**** ARTICLE

Keith Rudie, California

"Me, I'm happy the 999 is out. All the shitheads will go for it and I'll be able to pick up a 998R for cheap in a few months."

Aidan

"I'm not sure if it's the best Ducati ever, but it is surely the ugliest Ducati ever. Everything from the handlebars back looks great, but that front headlight/ windscreen cyber contraption is undoubtedly the most hideous article in motorcycling today. As for whether riders are buying for style or performance? Doh! It's style. Most of us now accept that the bikes are better than we are. I'm quite sure that 95% of the riders on the road do not posses the skill required to find the razor's edge of difference between, say, the R1 and the GSX-R1000. So what's left? Price and style."

Jeremy Cronick

"Definitely better than the 916. I always felt the slot headlamps looked like a constipated oriental person trying to shit. Stacked lights are the way to go, and projector lamps save a lot of space. I would buy it tomorrow if I had the dosh"

Big Birdman

"I think Ducati has done a great job with the 999, the front end is just flat-out menacing. Well, except for that silly light in the windscreen. Overall the design has a very modern feel about it. Yes, the original 916 is an icon of design perfection, but it was time to move on. So I say thumbs up Ducati."

Bjorn

"The 999 is so dull, the MV has stolen its clothes. Ducati now have two decisions, what number to put on the next bike and how to regain the style highground..."

********
**** DATA EXCERPTS

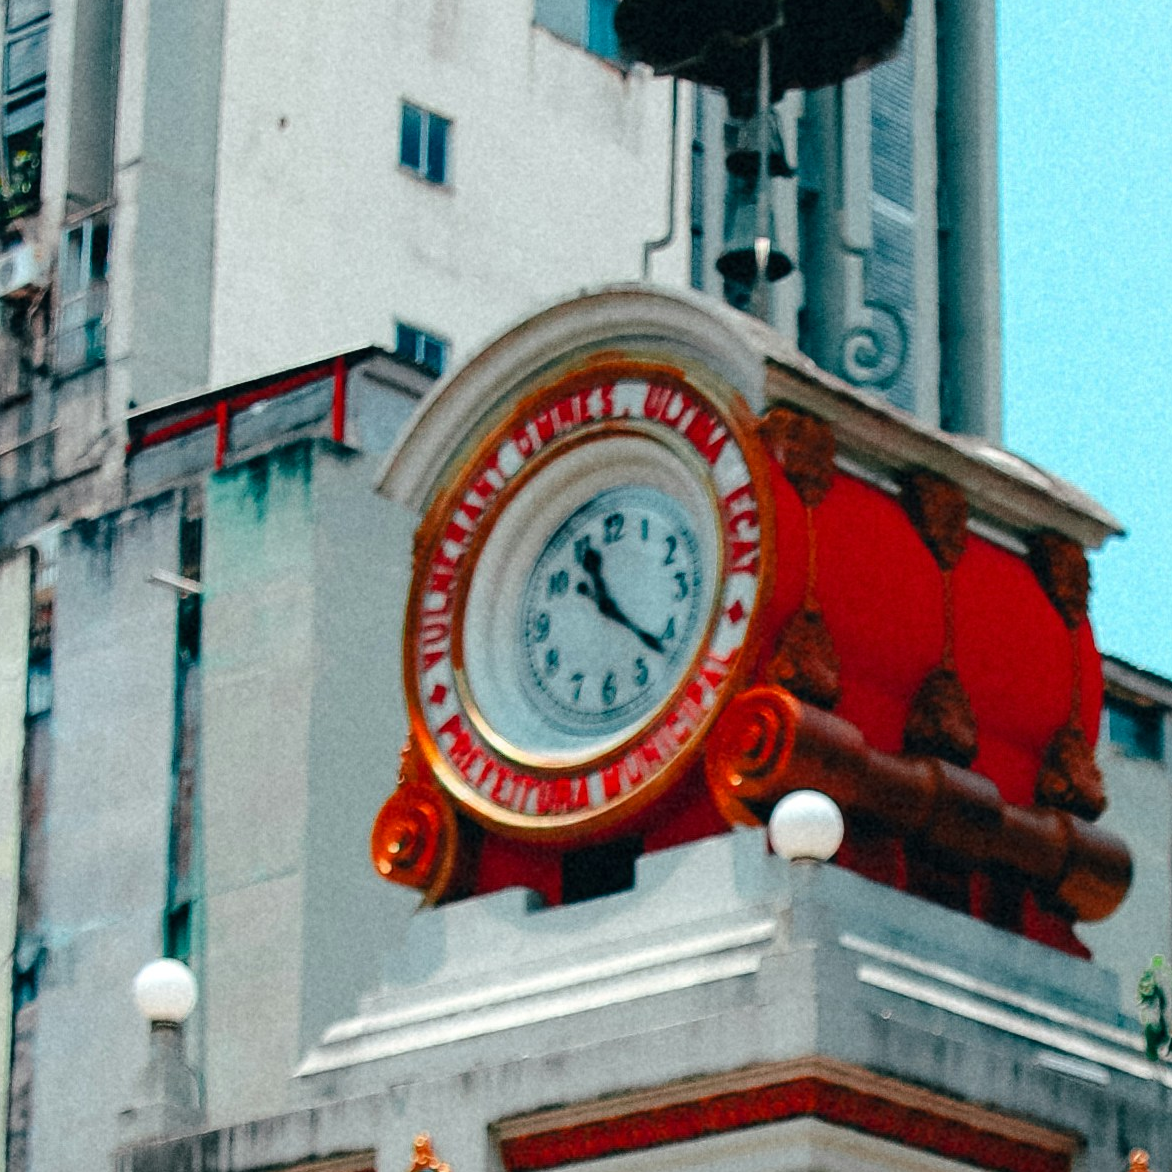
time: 11:21
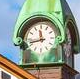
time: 11:42
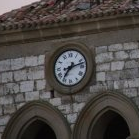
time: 7:12
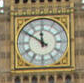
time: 11:50
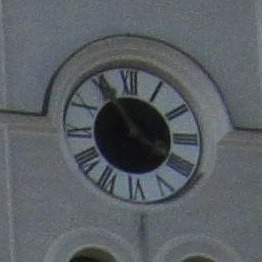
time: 3:55
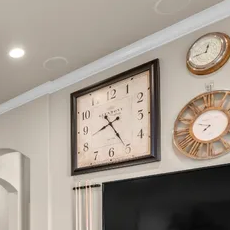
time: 8:24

********

• [GOAL]: For each of the following statements, say yes or no to whether the reader comments on the Ducati 999 support it, and quote the words that decide it: (a) Keith Rudie intends to buy a 999. (b) Aidan thinks riders buy mainly for style. (c) Big Birdman objects to the light in the windscreen.

• [SOLUTION TO THIS TASK]:
(a) No: "I'll be able to pick up a 998R for cheap in a few months."
(b) Yes: "It's style."
(c) Yes: "except for that silly light in the windscreen."